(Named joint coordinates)
———

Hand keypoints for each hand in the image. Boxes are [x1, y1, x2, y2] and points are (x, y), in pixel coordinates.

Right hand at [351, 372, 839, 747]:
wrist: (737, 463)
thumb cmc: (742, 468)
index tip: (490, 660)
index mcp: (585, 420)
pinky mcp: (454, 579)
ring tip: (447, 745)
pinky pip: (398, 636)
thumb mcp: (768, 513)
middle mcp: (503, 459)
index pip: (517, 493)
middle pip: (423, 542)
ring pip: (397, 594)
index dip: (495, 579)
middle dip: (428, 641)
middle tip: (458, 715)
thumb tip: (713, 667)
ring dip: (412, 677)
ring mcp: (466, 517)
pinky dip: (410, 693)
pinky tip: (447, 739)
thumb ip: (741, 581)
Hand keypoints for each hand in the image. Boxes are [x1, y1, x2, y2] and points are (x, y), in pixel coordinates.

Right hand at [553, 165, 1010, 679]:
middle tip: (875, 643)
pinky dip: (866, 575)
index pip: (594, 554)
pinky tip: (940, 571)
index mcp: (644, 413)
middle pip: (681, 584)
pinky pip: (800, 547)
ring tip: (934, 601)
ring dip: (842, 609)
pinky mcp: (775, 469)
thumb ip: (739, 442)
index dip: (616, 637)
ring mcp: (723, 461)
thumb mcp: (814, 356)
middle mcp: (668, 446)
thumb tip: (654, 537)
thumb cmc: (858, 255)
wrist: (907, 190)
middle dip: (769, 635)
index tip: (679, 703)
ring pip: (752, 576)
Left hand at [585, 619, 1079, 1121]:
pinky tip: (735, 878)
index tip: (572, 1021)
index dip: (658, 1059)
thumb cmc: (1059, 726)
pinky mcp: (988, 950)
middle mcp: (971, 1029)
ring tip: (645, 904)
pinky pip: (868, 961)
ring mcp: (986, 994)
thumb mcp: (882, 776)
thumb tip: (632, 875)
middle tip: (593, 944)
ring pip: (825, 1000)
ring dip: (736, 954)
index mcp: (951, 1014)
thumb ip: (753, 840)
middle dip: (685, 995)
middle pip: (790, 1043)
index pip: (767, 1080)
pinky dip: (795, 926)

———

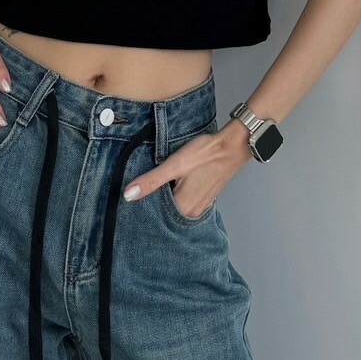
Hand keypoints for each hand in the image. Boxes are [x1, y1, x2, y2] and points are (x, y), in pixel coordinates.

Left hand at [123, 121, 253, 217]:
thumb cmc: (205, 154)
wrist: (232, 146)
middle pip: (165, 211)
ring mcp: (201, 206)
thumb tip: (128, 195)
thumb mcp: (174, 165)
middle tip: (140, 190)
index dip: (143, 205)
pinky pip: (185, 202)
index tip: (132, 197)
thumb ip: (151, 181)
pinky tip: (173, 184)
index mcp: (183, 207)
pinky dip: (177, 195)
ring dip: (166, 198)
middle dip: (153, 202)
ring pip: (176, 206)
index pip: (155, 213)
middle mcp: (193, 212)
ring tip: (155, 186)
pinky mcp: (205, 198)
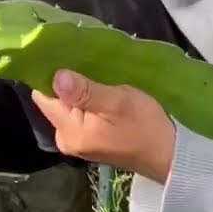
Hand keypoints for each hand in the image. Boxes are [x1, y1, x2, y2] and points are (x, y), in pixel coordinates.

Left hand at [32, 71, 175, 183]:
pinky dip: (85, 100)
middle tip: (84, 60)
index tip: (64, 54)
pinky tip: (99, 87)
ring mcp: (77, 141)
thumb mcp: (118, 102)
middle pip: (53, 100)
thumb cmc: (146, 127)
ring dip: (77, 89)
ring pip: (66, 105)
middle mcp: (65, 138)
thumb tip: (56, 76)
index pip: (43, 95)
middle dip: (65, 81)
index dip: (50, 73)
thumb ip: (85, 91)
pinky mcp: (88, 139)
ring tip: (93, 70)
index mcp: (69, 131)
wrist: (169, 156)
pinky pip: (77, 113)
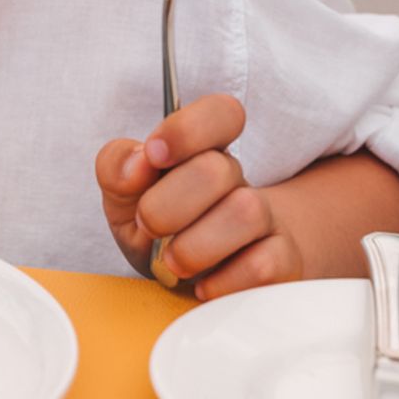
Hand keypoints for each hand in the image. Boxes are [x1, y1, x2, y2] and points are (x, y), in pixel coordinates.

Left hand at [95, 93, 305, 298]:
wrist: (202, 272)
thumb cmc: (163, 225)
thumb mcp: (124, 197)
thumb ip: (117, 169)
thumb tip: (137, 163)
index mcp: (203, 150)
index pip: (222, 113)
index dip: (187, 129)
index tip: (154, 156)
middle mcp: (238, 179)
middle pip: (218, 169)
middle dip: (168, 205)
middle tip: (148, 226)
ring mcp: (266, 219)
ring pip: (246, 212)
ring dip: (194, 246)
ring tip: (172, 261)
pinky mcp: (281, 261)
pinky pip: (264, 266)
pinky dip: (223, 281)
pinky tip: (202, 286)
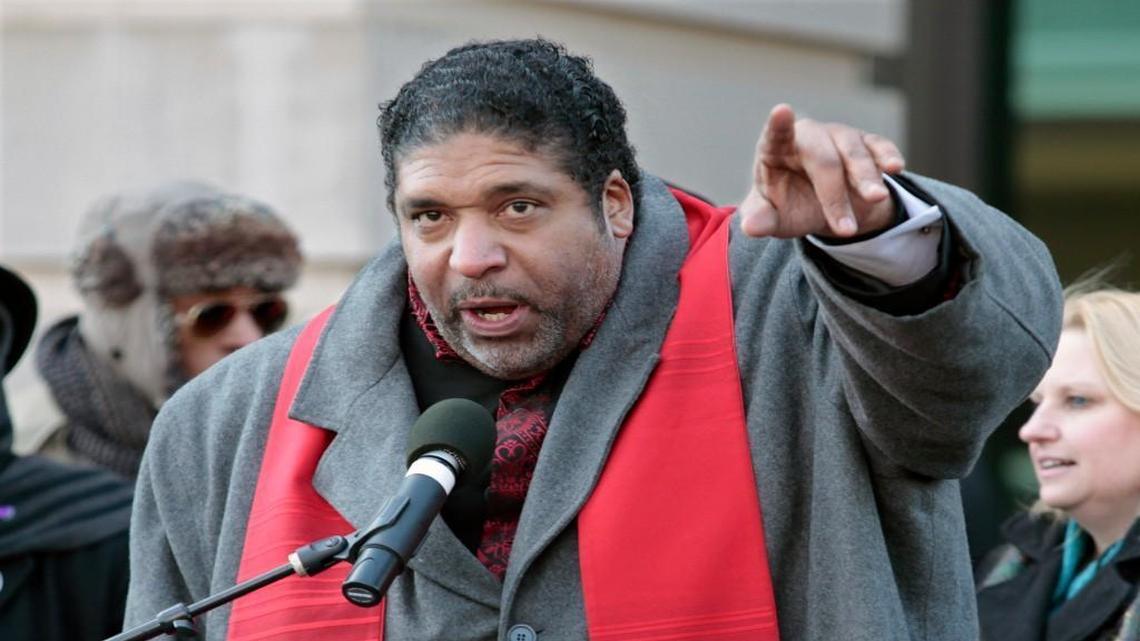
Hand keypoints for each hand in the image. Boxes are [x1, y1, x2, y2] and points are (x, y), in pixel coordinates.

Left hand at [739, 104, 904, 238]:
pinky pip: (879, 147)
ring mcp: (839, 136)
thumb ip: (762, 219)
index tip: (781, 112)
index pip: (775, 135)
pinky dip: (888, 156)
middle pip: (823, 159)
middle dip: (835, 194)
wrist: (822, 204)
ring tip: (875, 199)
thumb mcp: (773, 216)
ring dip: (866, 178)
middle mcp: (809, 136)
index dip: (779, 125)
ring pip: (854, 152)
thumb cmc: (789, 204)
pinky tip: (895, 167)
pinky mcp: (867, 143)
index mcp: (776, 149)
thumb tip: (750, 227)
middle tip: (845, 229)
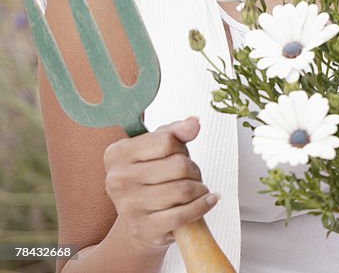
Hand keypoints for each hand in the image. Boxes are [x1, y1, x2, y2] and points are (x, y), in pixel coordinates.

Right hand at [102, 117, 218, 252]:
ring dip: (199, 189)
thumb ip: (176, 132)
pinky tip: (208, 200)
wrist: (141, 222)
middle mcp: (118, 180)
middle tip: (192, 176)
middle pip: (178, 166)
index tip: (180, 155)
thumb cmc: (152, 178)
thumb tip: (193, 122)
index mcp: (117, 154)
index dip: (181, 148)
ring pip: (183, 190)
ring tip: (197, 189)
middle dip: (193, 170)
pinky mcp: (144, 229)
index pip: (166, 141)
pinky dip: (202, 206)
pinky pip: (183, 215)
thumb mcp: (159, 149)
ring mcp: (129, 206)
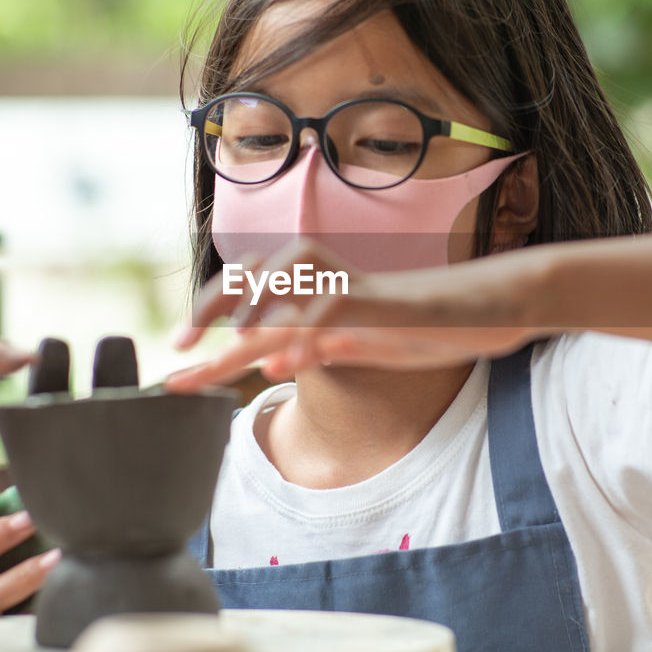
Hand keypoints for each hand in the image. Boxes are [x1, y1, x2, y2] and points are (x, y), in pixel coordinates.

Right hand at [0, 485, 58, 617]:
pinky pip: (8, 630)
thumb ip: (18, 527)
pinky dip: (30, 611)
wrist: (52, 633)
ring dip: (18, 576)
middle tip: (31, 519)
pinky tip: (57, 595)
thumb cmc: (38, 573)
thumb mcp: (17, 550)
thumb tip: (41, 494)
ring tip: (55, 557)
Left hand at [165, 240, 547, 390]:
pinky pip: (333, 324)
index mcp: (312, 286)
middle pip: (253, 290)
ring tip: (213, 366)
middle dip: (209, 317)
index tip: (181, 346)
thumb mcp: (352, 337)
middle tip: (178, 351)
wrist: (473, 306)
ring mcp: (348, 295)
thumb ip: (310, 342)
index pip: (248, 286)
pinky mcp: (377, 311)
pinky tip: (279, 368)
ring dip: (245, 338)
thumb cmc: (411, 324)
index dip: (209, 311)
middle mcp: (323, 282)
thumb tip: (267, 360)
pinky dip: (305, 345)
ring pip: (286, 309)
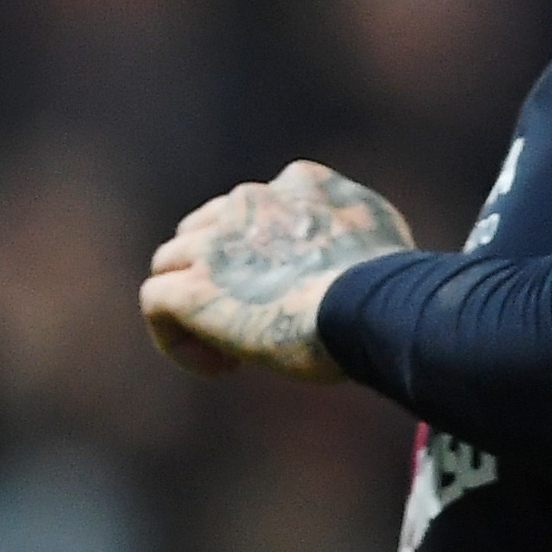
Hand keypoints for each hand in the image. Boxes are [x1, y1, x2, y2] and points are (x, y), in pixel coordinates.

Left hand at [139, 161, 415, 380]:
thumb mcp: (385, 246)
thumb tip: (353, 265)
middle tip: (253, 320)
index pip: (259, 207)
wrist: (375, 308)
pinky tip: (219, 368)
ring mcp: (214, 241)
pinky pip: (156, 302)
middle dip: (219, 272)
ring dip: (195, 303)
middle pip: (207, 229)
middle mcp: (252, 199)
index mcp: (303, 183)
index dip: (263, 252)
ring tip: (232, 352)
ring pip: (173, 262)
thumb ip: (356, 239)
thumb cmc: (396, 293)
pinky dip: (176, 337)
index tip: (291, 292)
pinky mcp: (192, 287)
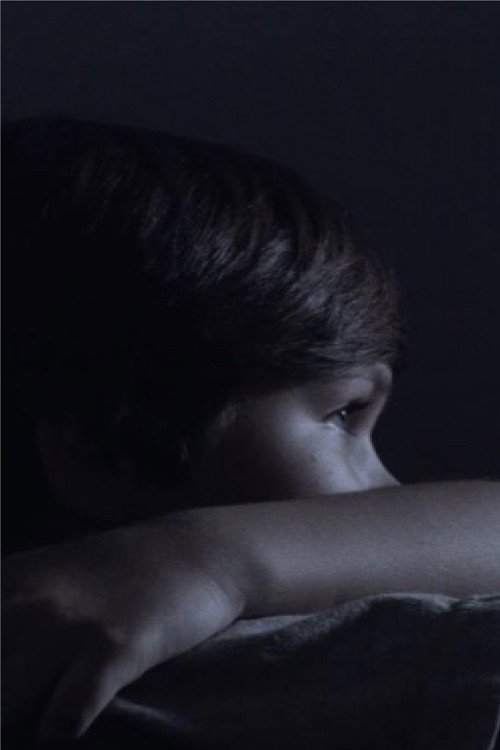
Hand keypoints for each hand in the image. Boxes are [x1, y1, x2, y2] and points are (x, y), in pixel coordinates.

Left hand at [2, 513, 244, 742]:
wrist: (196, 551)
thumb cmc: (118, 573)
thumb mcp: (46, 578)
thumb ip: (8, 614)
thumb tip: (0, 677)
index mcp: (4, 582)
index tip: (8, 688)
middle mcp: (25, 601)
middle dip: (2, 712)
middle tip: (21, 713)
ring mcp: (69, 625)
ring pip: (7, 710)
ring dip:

———

Work item> All that should appear in the answer is the lines above from the line with "thumb mcp: (118, 102)" through the line with "middle tip: (148, 226)", retyped exactly, pictures left out.

Response box>
thumb mcp: (118, 102)
middle pip: (53, 100)
thumb cmc: (146, 127)
ring dip: (77, 89)
ring pip: (66, 105)
middle mcp: (65, 138)
thumb tip: (56, 76)
index pip: (43, 95)
middle dip: (65, 81)
index dip: (50, 73)
thumb ip: (85, 91)
pinky mcp: (88, 139)
ring tip: (93, 70)
index mcp: (69, 131)
wrist: (169, 156)
pinky pip: (77, 113)
Hand keypoints for each hand in the image. Boxes are [x1, y1, x2, y2] and points are (x, y), in pixel coordinates.

Left hand at [95, 93, 305, 298]:
wrist: (202, 272)
thumb cmc: (163, 225)
thumb mcp: (124, 197)
thumb ip: (117, 169)
thumb tip: (137, 163)
index mcp: (203, 150)
index pip: (222, 113)
index dip: (187, 129)
index tip: (154, 156)
middle mcp: (238, 179)
middle pip: (218, 169)
middle dip: (168, 205)
middle tip: (148, 226)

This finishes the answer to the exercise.